I hated the stench of new motor oil, new ATF, and every other quench oil I tried untill used cannola oil for free was tried.

At the time mainly I was making blades for knives, darts head for atlatals, and lance like spears.

These were made mostly of old files and horse shoe rasps, and I found this oil much better suited to my nose, and still flash resistant. If you try it still have a quench box cover for in the event of a flash fire. It pretty much takes a horse shoe rasp to flash, but it can happen.

I did want to eat clams a lot back then :)
 
...and my wife wonders why I read AS.

"Honey, we're discussing Roman history and the drug culture of the 60's and 70's."

Who knew?? :)

deadhorse.jpg
 
bar oil

Maybe a guy could mix some lucas oil stabilizer with some cheap 30wt or 40wt oil to get it tacky enough?
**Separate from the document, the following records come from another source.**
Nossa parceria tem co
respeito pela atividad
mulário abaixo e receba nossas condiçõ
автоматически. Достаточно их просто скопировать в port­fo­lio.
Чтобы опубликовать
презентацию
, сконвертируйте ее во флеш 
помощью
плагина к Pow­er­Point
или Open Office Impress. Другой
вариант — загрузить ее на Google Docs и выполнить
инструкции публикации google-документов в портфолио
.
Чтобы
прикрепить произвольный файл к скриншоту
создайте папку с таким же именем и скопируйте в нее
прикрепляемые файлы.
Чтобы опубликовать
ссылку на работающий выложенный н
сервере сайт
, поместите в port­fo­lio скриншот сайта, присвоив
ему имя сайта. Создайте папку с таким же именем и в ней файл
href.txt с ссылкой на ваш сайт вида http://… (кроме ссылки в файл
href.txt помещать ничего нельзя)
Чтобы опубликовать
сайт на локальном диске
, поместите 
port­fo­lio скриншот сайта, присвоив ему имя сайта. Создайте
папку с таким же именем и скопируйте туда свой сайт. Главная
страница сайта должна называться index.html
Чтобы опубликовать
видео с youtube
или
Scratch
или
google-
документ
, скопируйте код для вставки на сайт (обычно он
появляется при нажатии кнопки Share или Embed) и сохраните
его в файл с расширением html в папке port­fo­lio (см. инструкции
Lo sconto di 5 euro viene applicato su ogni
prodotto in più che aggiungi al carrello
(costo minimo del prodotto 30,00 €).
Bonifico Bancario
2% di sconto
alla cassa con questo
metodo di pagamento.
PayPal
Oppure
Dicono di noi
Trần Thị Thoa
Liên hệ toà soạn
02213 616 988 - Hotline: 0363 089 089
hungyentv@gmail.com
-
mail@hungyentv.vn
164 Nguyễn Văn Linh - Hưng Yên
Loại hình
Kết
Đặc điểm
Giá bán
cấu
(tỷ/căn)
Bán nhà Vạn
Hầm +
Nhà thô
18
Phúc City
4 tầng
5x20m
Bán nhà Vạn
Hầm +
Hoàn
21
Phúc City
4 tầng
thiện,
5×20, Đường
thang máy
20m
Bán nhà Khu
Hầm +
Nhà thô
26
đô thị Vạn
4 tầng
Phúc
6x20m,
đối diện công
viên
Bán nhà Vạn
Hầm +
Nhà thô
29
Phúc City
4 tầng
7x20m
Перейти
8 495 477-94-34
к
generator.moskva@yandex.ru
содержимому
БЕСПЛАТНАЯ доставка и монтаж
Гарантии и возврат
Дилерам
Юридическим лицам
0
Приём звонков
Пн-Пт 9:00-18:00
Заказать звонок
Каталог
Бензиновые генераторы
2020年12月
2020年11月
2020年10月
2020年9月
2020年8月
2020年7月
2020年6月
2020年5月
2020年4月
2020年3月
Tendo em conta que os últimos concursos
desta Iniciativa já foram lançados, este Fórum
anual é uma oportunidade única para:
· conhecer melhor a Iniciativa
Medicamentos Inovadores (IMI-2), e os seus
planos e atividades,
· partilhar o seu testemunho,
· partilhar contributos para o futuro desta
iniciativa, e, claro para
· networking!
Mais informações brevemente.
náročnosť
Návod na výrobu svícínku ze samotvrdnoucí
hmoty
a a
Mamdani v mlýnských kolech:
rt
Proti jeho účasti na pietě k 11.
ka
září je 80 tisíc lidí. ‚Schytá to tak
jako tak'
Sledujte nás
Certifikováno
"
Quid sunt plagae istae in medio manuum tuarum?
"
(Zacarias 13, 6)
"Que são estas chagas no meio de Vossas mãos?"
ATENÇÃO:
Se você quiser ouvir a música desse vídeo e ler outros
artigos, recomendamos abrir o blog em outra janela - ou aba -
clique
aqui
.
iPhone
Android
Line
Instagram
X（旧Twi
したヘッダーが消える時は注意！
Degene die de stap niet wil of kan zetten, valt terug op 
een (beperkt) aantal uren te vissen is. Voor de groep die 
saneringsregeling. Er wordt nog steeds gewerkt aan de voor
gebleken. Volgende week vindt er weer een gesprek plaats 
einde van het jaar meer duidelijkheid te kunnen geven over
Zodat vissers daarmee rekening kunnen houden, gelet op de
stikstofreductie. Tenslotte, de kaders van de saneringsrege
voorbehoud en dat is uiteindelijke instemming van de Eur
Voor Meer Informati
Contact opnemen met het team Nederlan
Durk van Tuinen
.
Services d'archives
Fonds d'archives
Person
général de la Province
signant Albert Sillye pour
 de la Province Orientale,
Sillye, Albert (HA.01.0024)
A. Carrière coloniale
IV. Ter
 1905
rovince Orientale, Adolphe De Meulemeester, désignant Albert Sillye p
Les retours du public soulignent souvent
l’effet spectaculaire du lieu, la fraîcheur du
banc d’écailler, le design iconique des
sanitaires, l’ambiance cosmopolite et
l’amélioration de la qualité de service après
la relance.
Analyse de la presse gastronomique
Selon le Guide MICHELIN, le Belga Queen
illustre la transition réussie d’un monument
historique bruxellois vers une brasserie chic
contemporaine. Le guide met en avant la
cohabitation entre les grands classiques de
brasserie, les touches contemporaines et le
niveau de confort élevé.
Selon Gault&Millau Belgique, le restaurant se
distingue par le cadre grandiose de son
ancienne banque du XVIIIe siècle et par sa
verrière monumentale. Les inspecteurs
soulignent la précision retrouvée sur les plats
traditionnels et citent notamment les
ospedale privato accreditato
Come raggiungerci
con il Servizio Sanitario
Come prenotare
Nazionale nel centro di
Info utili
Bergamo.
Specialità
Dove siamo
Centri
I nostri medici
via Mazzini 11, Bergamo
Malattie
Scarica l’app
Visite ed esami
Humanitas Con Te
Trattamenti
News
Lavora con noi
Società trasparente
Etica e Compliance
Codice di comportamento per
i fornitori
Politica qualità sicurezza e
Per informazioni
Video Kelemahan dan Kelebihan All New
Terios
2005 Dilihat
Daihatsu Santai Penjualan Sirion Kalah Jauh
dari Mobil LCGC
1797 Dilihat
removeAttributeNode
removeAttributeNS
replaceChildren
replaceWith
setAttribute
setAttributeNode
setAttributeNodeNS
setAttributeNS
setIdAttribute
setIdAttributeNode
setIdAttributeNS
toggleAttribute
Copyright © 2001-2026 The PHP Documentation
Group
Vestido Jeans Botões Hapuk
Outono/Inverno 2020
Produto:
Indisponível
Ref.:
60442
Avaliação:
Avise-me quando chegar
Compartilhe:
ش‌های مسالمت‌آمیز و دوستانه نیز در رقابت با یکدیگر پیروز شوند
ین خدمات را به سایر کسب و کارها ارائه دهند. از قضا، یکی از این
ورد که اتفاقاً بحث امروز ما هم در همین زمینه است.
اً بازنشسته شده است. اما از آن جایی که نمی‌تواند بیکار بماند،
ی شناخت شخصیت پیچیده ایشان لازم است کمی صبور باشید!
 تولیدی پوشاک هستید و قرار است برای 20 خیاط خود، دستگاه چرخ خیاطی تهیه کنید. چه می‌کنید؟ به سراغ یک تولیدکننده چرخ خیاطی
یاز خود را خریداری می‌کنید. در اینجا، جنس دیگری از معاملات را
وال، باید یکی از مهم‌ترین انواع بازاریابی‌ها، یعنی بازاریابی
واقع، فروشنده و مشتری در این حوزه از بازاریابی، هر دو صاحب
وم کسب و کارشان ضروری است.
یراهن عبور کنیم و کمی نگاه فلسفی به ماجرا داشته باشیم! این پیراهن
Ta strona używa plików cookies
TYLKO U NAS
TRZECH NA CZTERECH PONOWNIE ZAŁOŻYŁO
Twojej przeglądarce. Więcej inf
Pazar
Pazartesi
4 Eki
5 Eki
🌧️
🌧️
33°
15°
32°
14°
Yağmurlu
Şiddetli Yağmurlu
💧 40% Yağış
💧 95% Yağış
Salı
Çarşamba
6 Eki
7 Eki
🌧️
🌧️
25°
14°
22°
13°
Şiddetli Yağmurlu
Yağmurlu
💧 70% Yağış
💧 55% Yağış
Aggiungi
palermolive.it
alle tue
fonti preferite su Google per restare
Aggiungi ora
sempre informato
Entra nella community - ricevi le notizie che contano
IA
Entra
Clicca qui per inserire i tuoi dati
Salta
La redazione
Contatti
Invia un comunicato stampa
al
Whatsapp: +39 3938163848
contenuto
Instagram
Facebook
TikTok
And some kerosene or diesel to thin it out enough?
 
Your honour - I rest my case.

What case are you resting, you have no case. You say that people suddenly got dumbed down in the 60's and 70's, are you serious? Do you really think that lead just showed up then and started poisoning people? The topic of heavy metals was discussed as a by product of using used motor oil, do heavy metals never break down (rust)? And most wood cut in my neck of the woods finds itself in a fire sooner or later where the small amount of used oil, and heavy metals is burned off. God knew that there was going to be pollution and he put counter-measures in place to deal with it for example the natural filtration of rocks, sand, and sunlight.